Creating blueprint for reusing old oil & gas assets in Gulf of Mexico

An old offshore platform in the U.S. Gulf of Mexico is set to be converted into a working fish farm, creating a blueprint for future aquaculture re-use projects and providing repurposing options for old oil and gas assets.

Station Padre; Source: Innovasea

Innovasea, a provider of aquatic solutions for aquaculture and fish tracking, has helped the Gulf Offshore Research Institute (GORI) secure federal grant funds to continue its plan to repurpose a defunct oil rig in the Gulf of Mexico for aquaculture. As the platform sits in about 150 feet of water, it offers excellent visibility and is conducive to aquaculture, Innovasea said earlier this week.

GORI is a not-for-profit corporation engaged in the research of offshore platforms in the Gulf of Mexico and how they can be repurposed once they are no longer producing oil and gas.
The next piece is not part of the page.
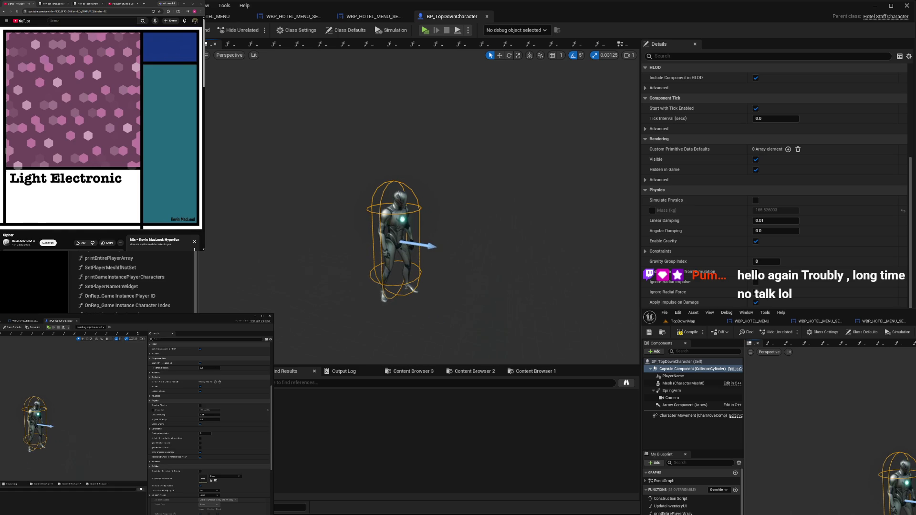
click(679, 383)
The institute is currently working to secure relevant re-use permits for the platform.

The $100,000 grant is coming from the Gulf States Marine Fisheries Commission and the National Oceanic and Atmospheric Administration to help the institute finance the next phase of its proposal to transform Station Padre, a former oil platform 25 miles east of Padre Island, Texas, into a working fish farm.

The Station Padre platform is no longer working as the natural gas production there stopped in 2015. Built by Shell in the 1980s, Station Padre is now owned by Peregrine Oil and Gas.

Kent Satterlee, executive director of GORI, noted: “With the renewed push toward a low-carbon future, we believe offshore fish farming is the best way for the country to provide a sustainable, domestically-produced source of protein.”

Dismantling a platform can cost up to $10 million and there are hundreds of these platforms in the Gulf of Mexico waiting to be dismantled. In 2015, the Government Accountability Office estimated it would eventually cost $38 billion to remove the 1,800 or so platforms from the Gulf of Mexico.

David Kelly, CEO of Innovasea, pointed out it makes more sense to explore productive new uses for these old pieces of ocean infrastructure rather than spending millions of dollars to dismantle them. Kelly also stated the project could potentially pave the way for the reuse of abandoned oil platforms and help spur offshore aquaculture in the Gulf of Mexico.

Offshore platforms were the source of inspiration for a tourism project recently announced by Saudi Arabia’s Public Investment Fund. The project – named THE RIG – will span an area of more than 150,000 square meters and provide a multitude of hospitality offerings, adventures, and aquatic sporting experiences.